La plupart des titres sont sur le même format, le travail mélodique permettant d’appréhender une évolution sensible au fil de l’album, mais plusieurs écoutes sont nécessaires pour en apprécier tous les contours. Peu de titres se démarquent, si ce n’est Solace avec son refrain entêtant et For You avec son solo épique évoquant les saxos jazzy de Sting sur An English Man In New York.
C’est une musique directe mais pas immédiate. Le moment de l’écoute importe donc également. Cet album convient à une écoute paisible dans un lieu confortable avec le minimum de stimuli.

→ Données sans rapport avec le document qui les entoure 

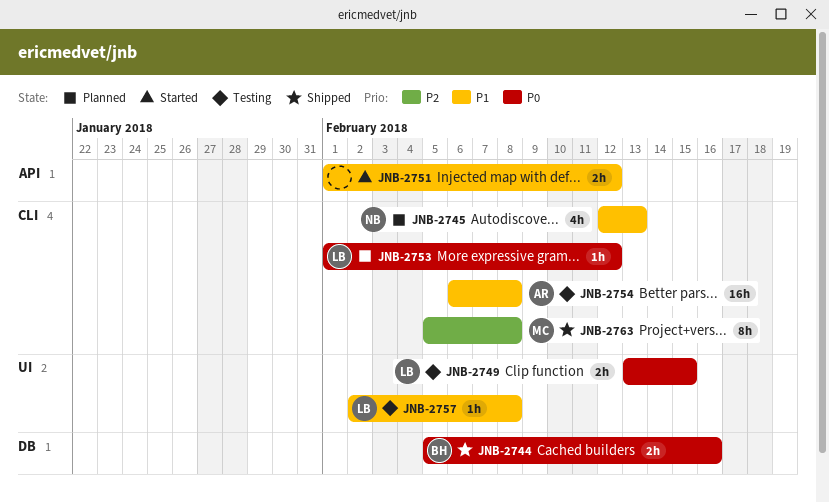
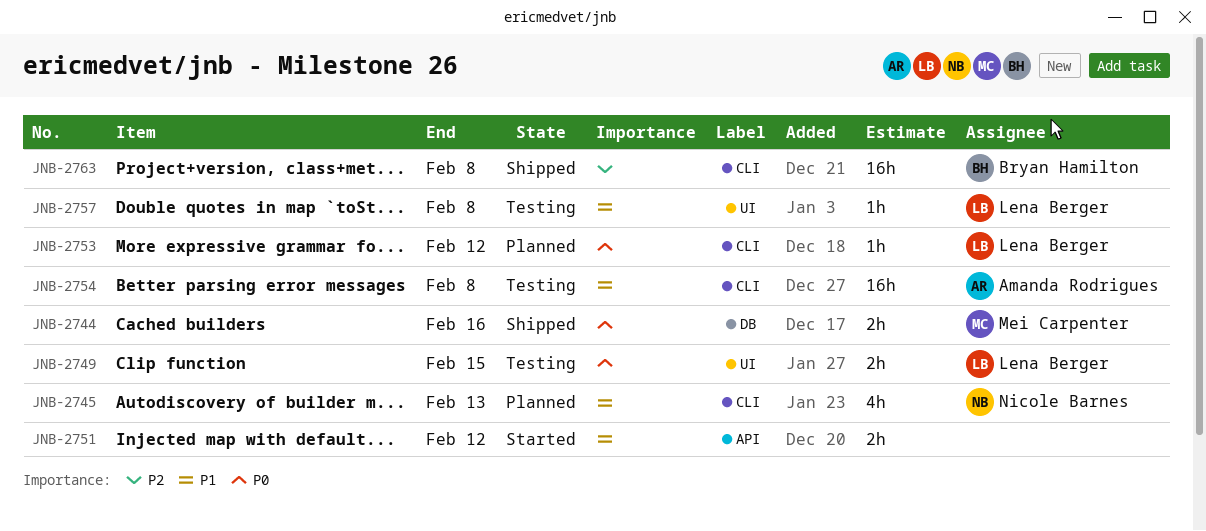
JNB-2744, owner: Bryan Hamilton -> Mei Carpenter
JNB-2763, owner: Mei Carpenter -> Bryan Hamilton
JNB-2763, estimate: 8h -> 16h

En effet une écoute flottante ou perturbée par des événements extérieurs ne permet pas d’entrer dans le monde de Fyfe.
Cette retenue ou cette distance que le chanteur conserve en permanence représentent assurément un frein à l’attachement que l’auditeur pourrait avoir pour sa musique.
Control est le travail d’un artiste à la personnalité forte, affirmant son point de vue musical sans transiger, au risque de laisser les moins attentifs et les plus impatients insatisfaits. Pour les autres un univers intéressant se révélera à eux, ils y trouveront les germes d’un artiste qui pourrait bien devenir un incontournable de ses prochaines décennies.
Control est paru chez Believe Rec. le 9 mars. Il est disponible en écoute sur Spotify.